── Task material ──
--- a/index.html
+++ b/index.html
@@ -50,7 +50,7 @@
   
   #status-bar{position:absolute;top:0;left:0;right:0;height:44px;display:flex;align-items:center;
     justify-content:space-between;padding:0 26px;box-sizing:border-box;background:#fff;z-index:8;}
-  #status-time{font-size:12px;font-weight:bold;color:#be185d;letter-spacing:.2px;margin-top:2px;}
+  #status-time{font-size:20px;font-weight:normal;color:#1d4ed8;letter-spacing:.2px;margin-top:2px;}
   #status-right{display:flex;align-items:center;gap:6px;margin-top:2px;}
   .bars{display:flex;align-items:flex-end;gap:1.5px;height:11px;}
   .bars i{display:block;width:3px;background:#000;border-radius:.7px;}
───
── Task material ──
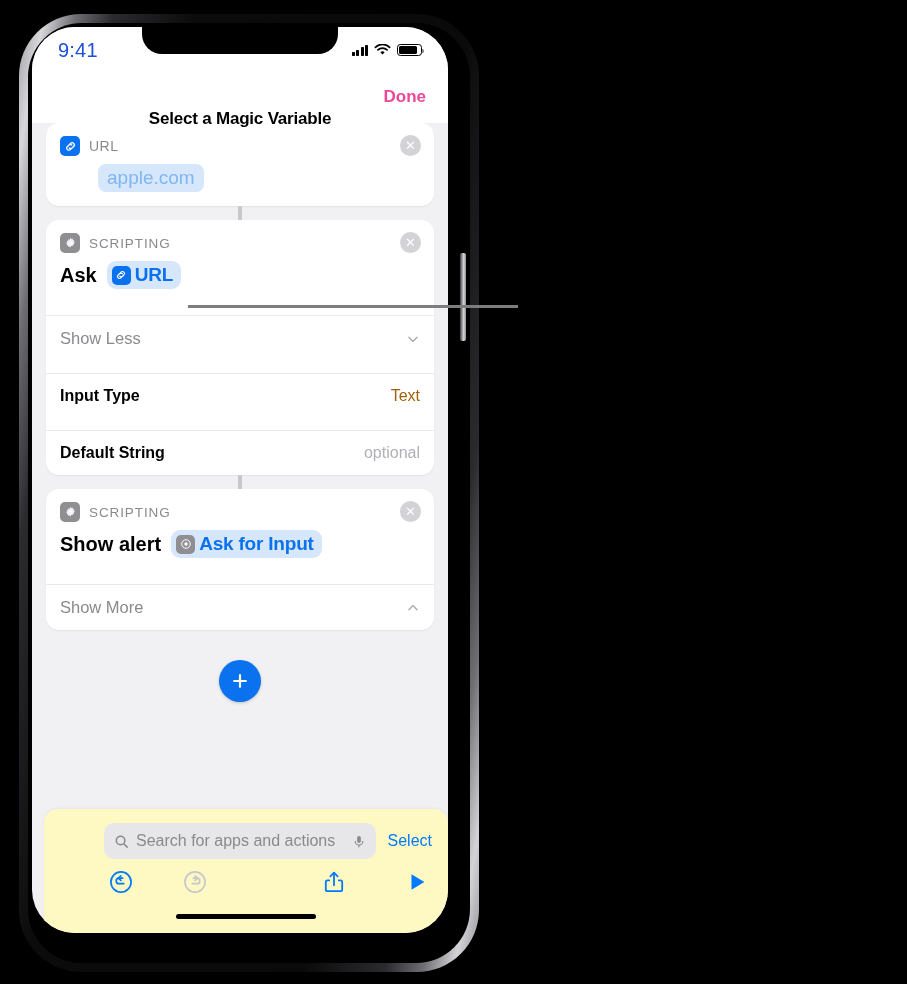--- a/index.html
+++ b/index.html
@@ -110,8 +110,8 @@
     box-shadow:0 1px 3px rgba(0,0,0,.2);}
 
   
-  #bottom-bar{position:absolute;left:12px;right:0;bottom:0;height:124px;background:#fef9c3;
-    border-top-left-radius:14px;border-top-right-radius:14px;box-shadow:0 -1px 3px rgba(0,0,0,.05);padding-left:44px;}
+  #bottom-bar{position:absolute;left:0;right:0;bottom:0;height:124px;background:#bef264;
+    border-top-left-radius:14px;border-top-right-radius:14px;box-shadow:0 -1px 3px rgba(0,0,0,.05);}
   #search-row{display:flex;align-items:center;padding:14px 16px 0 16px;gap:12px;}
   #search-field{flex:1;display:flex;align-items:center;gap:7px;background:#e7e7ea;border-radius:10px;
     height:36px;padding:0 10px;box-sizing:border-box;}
───
── Task material ──
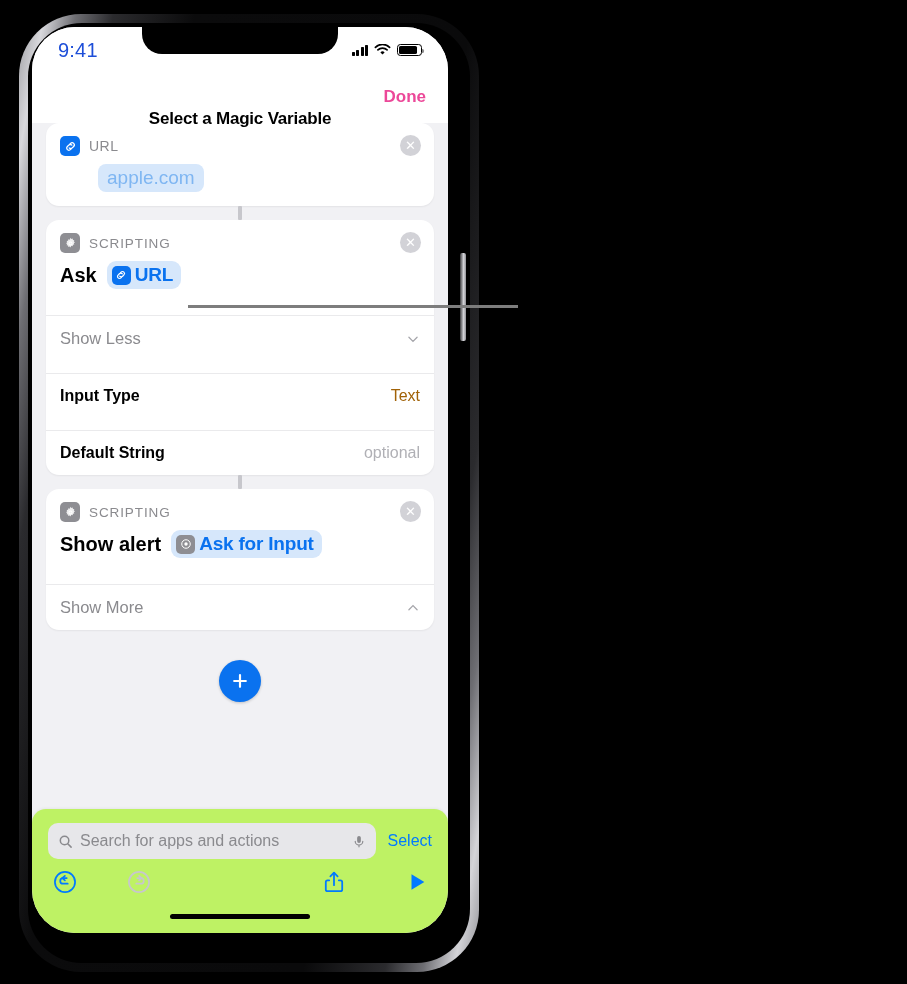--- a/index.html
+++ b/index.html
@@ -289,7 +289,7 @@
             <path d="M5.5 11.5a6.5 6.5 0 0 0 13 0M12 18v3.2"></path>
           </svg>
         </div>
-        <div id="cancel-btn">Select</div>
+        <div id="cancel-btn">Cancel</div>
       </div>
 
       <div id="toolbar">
───
» The task:
Where a line of the listing holds the string "search", copy that line.

» Response below:
   #search-row{display:flex;align-items:center;padding:14px 16px 0 16px;gap:12px;}
   #search-field{flex:1;display:flex;align-items:center;gap:7px;background:#e7e7ea;border-radius:10px;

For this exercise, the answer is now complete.